Im Gelben
Legimi
In seinem Nachwort macht der Literaturwissenschaftler Wolfgang Gabler der Schriftstellerin ein großes Kompliment: Ihre Geschichten seien eine gute Medizin als menschenfreundliche Geschichten. Mehr ist nicht zu sagen. Was sind das für Geschichten? Sie handeln von ihren Landsleuten, den Mecklenburgern. Sie zeigen, wie sie sind: Weitschweifige Erklärungen gibt es, nach Landessitte, nicht. „Wenn man anderswo jemanden nach dem Weg fragt, wird man gebracht und bekommt die halbe Lebensgeschichte des freundlichen Bringers noch gleich dazu. Macht man denn so etwas? Man macht es nicht! Man gibt Auskunft, wünscht einen guten Tag und damit hat sich das.“ Die Autorin hat Auskünfte bekommen und gibt sie weiter. Lebensgeschichten. Menschenfreundliche Lebensgeschichten. Das ist zum Beispiel „Im Gelben“, die dem Band den Titel gibt und die mit einem Herbstanfang beginnt: Nun ist er also doch gekommen, der Herbst. Und vier Wochen früher sogar, als die Menschen es ihm in ihren Kalendern vorschreiben. Dennoch sehnlichst erwartet. Der Siebenschläfer hatte seinem Namen mehr als alle Ehre gemacht und seinen heißen trockenen Junitag weit über die siebente Woche hinausgezogen.
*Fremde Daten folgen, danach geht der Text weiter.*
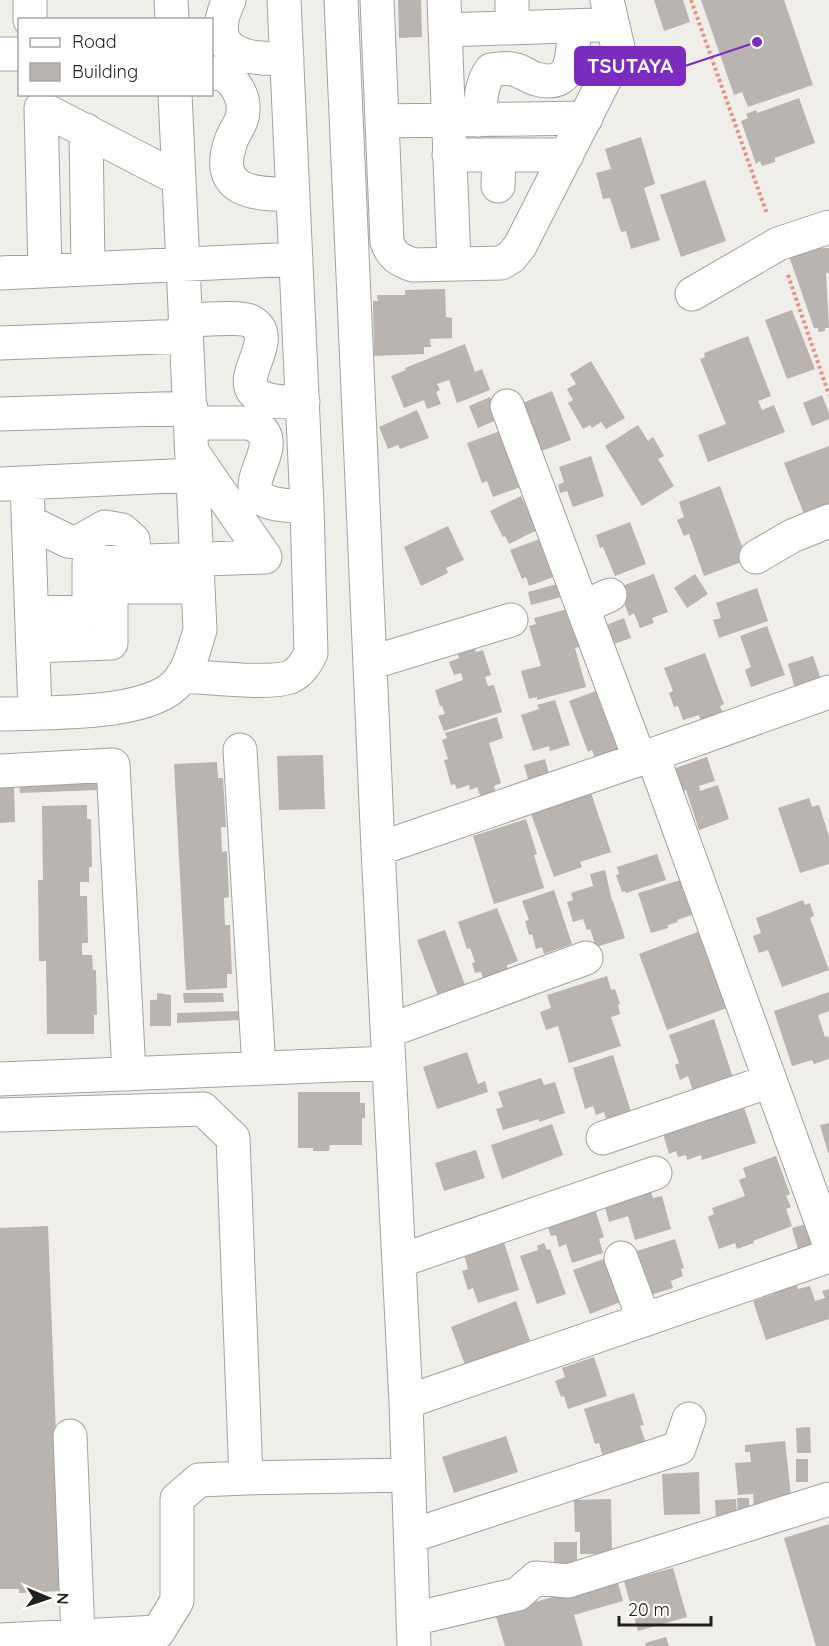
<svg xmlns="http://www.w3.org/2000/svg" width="829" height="1646" font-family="Quicksand,sans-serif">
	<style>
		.building { fill: #b9b4af }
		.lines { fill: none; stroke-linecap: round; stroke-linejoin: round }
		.minor-casing { stroke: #a2a2a2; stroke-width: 35 }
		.path { stroke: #e99081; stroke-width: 4; stroke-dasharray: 3 3; stroke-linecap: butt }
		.minor { stroke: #fff; stroke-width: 33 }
		.leader { fill: none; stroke: #7b2cbf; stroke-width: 2 }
		.callout-dot { fill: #7b2cbf; stroke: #fff; stroke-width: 2 }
		.callout { fill: #7b2cbf; stroke: #7b2cbf; stroke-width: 2 }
		.callout-label { font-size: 20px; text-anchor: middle; font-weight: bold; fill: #fff }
	</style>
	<rect width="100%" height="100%" fill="#f0eee9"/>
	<!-- building -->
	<path class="building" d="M398 0H421L422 37 399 38Z
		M654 0H683L690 22 664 31Z
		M701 0H784L813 85 748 107 742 92 734 95Z
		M799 98 815 143 775 158V162L762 166 760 161 756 164 741 121 748 118 746 114 756 110 757 113Z
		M641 137 655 184 644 188 660 240 631 249 626 231 621 232 610 198 603 199 596 173 611 169 605 149Z
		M705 180 726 241 681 257 660 195Z
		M829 248V273H826L829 328H825V331L818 332V328H814L790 259 789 249Z
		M445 289 446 317 452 318V338L430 339 431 347H424V354L374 356 373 301H378L377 295H405V290Z
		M792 310 815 369 787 379 765 320Z
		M748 336 771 396 758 401 762 410 774 405 785 432 708 462 698 435 726 424 700 359 705 357 704 353Z
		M465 344 475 372 482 369 490 390 457 403 449 380 437 384 440 390 436 392 441 404 427 409 424 400 404 408 391 376 406 370 405 368Z
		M591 361 625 418 606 429 601 422 592 428 590 425 583 429 568 403 573 400 567 389 576 384 570 374Z
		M552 391 571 440 539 452 520 404Z
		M822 395 829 413V419L812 426 803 403Z
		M490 397 499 419 478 428 469 406Z
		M417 410 429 438 400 449 398 445 388 449 379 427Z
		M638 425 648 441 653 437 664 456 658 459 674 486 642 506 605 446Z
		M503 430 523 486 493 497 487 481 482 483 467 443Z
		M829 446V504L804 514 784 463Z
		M591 456 604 496 573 507 567 491 560 493 558 485 564 482 559 467Z
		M720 486 747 560 704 576 689 534 684 536 677 520 684 517 679 502Z
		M521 496 537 530 509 544 505 536 503 537 490 511Z
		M630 522 646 564 615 576 603 547 600 548 596 535Z
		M448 526 464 560 446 568 448 573 421 586 404 547Z
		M545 537 559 575 529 586 526 577 522 579 510 550Z
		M654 574 668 612 652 618 654 623 640 628 634 613 629 616 621 595 622 586Z
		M695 574 708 594 687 608 674 588Z
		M557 584 561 597 531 605 528 592Z
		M757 588 768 621 719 638 713 620 721 618 716 603Z
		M568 609 579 647 575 648 586 687 537 700V697L529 699 521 671 541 666 529 626 536 624 534 618Z
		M624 618 631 638 611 645 604 626Z
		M767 626 785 675 751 687 745 670 751 667 740 636Z
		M474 646 476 652 483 650 491 675 485 677 488 686 494 685 502 712 444 731 438 716 445 714 442 706H440L435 690 463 680 461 673 454 675 449 662 459 658 457 652Z
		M705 653 724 704 720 706 723 714 701 722 699 715 683 720 678 706 674 707 669 693 673 691 664 668Z
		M813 656 821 679 795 688 788 664Z
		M601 689 624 751 596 761 592 750 588 752 569 701Z
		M555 700 570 745 550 751 549 746 533 751 521 715 539 709 537 705Z
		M497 717 503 738 489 743 501 783 494 786 496 793 481 798 477 787 470 790 469 785 457 789 455 784 451 785 444 760 448 759 442 740 447 738 445 733Z
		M323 755 325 809 279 810 277 756Z
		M707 757 715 781 699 786 700 791 718 785 729 819 699 830 686 790 681 792 673 769Z
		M545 759 550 777 529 783 524 765Z
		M217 762 218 778H223L226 827H221L222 852 227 851 229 897 224 898 225 925H230L232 974H227V988L186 990 174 764Z
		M98 778V790L20 793 19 782Z
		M14 786 15 822 0 823V787Z
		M591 793 611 852 580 862 582 867 554 877 531 814Z
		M809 798 812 807 819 805 829 836V864L800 873 778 808Z
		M87 805V819H91L92 867H89V882H80V896H87L88 943H82V955H92L93 970H96L97 1015H94V1034H47L46 961H39L38 880H43L42 806Z
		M526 819 537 854 534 855 544 888 494 904 473 836Z
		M657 854 666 880 626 893 625 891 622 892 616 875 619 874 617 867Z
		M605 870 612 901H613L625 938 596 947 590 929 587 930 583 919 573 922 567 902 573 900 571 893 593 886 590 874Z
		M687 878 695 914 677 920 678 922 668 925V928L651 933 638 893Z
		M554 890 572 944 544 954 542 947 536 949 532 934 529 935 525 921 529 920 522 901Z
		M803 900 805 905 810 903 814 916 810 918 829 970 782 987 768 950 759 953 753 936 761 933 756 918Z
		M497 908 518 961 507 965 508 969 483 978 481 972 475 973 472 963 475 962 470 948 467 949 458 922Z
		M445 930 465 985 438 996 417 940Z
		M703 930 732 1006 667 1030 639 954Z
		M607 976 611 990 615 989 620 1004 618 1005 620 1014 611 1017 621 1046 569 1063 558 1026 546 1030 540 1012 551 1008 547 995Z
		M829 992V1011L818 1015 825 1037 828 1036 829 1039V1059L814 1064 812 1060 792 1066 774 1011Z
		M157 993 171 995V1026H150V1000H157Z
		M183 993H223L224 1002 184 1003Z
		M240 1011 241 1020 177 1023V1013Z
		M714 1019 733 1078 693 1091 688 1076 680 1080 675 1065 679 1063 669 1035Z
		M467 1052 478 1084 485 1081 488 1092 437 1109 423 1067Z
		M613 1055 633 1118 608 1125 604 1112 596 1115 593 1106 585 1109 573 1068Z
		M541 1078 544 1085 555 1082 565 1113 539 1122V1119L503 1130 496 1109 503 1107 498 1092Z
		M298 1092H360V1103H365V1118H362V1145H330L329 1151H313V1148H298Z
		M743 1104 756 1143 702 1160 701 1155 687 1160 686 1155 678 1157 676 1151 669 1154 662 1130Z
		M829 1123V1153H828L820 1125Z
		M552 1124 563 1155 502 1179 491 1145Z
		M476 1150 485 1178 444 1191 435 1163Z
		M776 1156 790 1194 786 1196 791 1207 786 1209 792 1226 753 1241 754 1243 737 1249 735 1243 719 1249 708 1217 714 1214 712 1208 745 1196 739 1180 746 1177 743 1168Z
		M649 1185 653 1198 662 1196 671 1229 635 1240 628 1216 609 1222 604 1204Z
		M593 1203 604 1237 599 1239 603 1253 572 1263 566 1244 559 1247 556 1235 551 1236 546 1222Z
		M806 1224 813 1246 798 1250 792 1228Z
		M48 1226 62 1591 19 1593V1589H0V1228Z
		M503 1239 519 1290 478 1303 473 1288 468 1290 462 1271 468 1269 463 1251Z
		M675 1239 684 1268 681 1269 683 1276 671 1281 673 1288 651 1295 637 1251Z
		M544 1243 547 1250 550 1249 566 1294 537 1304 520 1256 538 1250 537 1246Z
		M606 1258 623 1301 590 1314 573 1270Z
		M795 1282 798 1289 810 1286 815 1301 825 1298 822 1291 829 1289V1319L766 1340 753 1301 774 1294 773 1290Z
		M516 1301 530 1341 523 1344 524 1347 465 1365 451 1327Z
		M594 1357 607 1396 568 1409 564 1396 561 1397 555 1381 565 1377 562 1368Z
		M634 1393 644 1425 640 1426 648 1449 605 1463 599 1443 595 1444 584 1409Z
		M810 1427 811 1453H797L796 1428Z
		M506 1436 518 1472 454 1493 442 1457Z
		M785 1441 792 1505 754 1509 753 1494 738 1495 735 1463 751 1462 750 1452H745V1445Z
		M796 1459H808V1482H796Z
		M699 1472 700 1514 664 1515 662 1474Z
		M737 1498H749V1518H738Z
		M611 1499 612 1554H580V1532H575L574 1500Z
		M736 1499 737 1519 716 1520 715 1500Z
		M829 1524V1646H816L784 1538Z
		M554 1542H577V1570H554Z
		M673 1568 687 1617 638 1631 624 1581Z
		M617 1579 623 1601 574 1615 583 1646H505L495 1613Z
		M666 1637 669 1646H646L645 1643Z"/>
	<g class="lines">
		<defs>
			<path id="minor" d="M30 0V20
				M171 0 172 20
				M229 0C204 52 244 61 287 58
				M341 0 378 849 406 1402 414 1646
				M377 0 387 242C392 256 399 260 413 265L501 263 511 257 520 246 615 59 618 48 607 0
				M444 0 454 264
				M512 0V28
				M445 30 597 25
				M0 54H20
				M212 73C222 73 229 76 235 85 240 92 244 101 243 111 243 122 235 130 231 141 213 192 254 195 293 194
				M479 120C481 102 480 85 491 70 503 68 513 67 523 73 528 75 531 78 536 79 575 90 573 52 574 26
				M383 121 586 118
				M86 130 88 268
				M449 155H567
				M498 186 499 155
				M45 270 41 108 179 179
				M0 273 296 259
				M692 294 778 244 829 227
				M185 320C199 320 240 316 250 321 292 343 196 405 303 402
				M0 343 186 336
				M507 406 635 747 656 765 829 1243
				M0 414 191 408
				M191 423H249C305 443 197 508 307 506
				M193 453 265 557
				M27 483 35 712
				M0 484 193 475
				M29 522 68 541 78 542 105 527 122 530 133 540 135 561
				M756 557 792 536 829 521
				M583 607 610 595
				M32 613 89 611V563L265 557
				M33 646 111 643V587H198
				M370 663 511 620
				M182 676C207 677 269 685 290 677 301 672 306 663 311 653L307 506 284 0
				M0 714C45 712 150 717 179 681 190 668 195 646 200 630L175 94
				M240 750 259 1068
				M0 771 113 765 129 1074
				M378 849 646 757 829 692
				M388 1031 586 958
				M0 1079 389 1063
				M0 1115 203 1109 233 1138 246 1478 408 1475
				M603 1138 770 1081
				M621 1258 644 1320
				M399 1261 655 1173
				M406 1402 829 1256
				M70 1436 78 1636
				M411 1536 679 1448 689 1419
				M413 1619 518 1594 536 1578 568 1581 829 1499
				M0 1640 158 1632 177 1601V1499L199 1480 246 1478"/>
		</defs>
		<!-- minor casing -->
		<use href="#minor" class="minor-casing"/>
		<!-- path -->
		<path class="path" d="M691 0 767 214
			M788 275 829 395"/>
		<!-- minor -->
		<use href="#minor" class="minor"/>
	</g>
	<!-- callouts -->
	<path class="leader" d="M757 42L685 66"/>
	<circle class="callout-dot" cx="757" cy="42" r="6"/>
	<rect class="callout" x="575" y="47" width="110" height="38" rx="6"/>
	<g class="callout-label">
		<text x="630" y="73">TSUTAYA</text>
	</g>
	<!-- legend -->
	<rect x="18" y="18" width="195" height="78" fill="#ffffff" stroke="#a6a6a6" stroke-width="1.5"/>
	<rect x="30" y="38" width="30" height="9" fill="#ffffff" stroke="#a6a6a6" stroke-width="1.5"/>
	<text x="72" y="48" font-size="18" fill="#212121">Road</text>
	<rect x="30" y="63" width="30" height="18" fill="#b9b4af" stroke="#a6a6a6" stroke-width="1.5"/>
	<text x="72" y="78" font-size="18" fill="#212121">Building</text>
	<!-- north arrow -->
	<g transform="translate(48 1598) rotate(92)" stroke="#ffffff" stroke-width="4.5" paint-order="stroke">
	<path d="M0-4.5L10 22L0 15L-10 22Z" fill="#212121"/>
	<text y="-9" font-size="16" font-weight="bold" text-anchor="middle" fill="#212121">N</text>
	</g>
	<!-- scale -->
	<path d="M619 1616v9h92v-9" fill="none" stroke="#212121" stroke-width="3"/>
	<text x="628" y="1616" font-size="18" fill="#212121" stroke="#ffffff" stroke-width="4.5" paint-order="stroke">20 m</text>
</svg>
Und hatte doch schon im Vorfeld vierzehn Tage. Elf Wochen wohl hat das Land keinen Tropfen Wasser gehabt. Die Menschen sind müde geworden und haben sich nach anfänglich gierigen Sonnenbädern die verbrannte Haut an schattigen Plätzen gekühlt. Die Erde war spatenstichtief Staub. Nur Staub. Als der erste Regen endlich kam, stieß der Boden ihn zurück, sodass die Platzregentropfen wie kleine Springbälle tanzten. Jetzt ist es ausgestanden. Das Gelbe, denkt der alte Mann, ist wieder einmal ausgestanden. Nach Ansicht einer jungen Schriftstellerin sieht er aus wie „Der der alte Mann und das Meer“. Allerdings hat er kein Meer und reisen würde er auch nicht, wenn er jünger wäre. Nur einmal war er weggewesen und in einem heißen Sommer in sein gelbes Land heimgekehrt. Das war nach dem Krieg, und er hat alles mitgemacht, was unausbleiblich ist und ansonsten sein Tagewerk verrichtet. Was gibt’s da groß zu reden? Man sagt den Menschen nach, hier oben, sie seien stur, ein wenig unterkühlt und rückständig. Rückständig vor allem. Aber ob das so stimmt? Der alte Mann jedenfalls wird sein Tagwerk tun und vielleicht hundert Jahre zum Sterben brauchen. Braucht eben alles seine Zeit. Sie lässt sich nicht überrumpeln, wie die Jahreszeiten sich einen Dreck um den Kalender scheren. Es ist, wie es ist, was gibt’s da groß zu reden?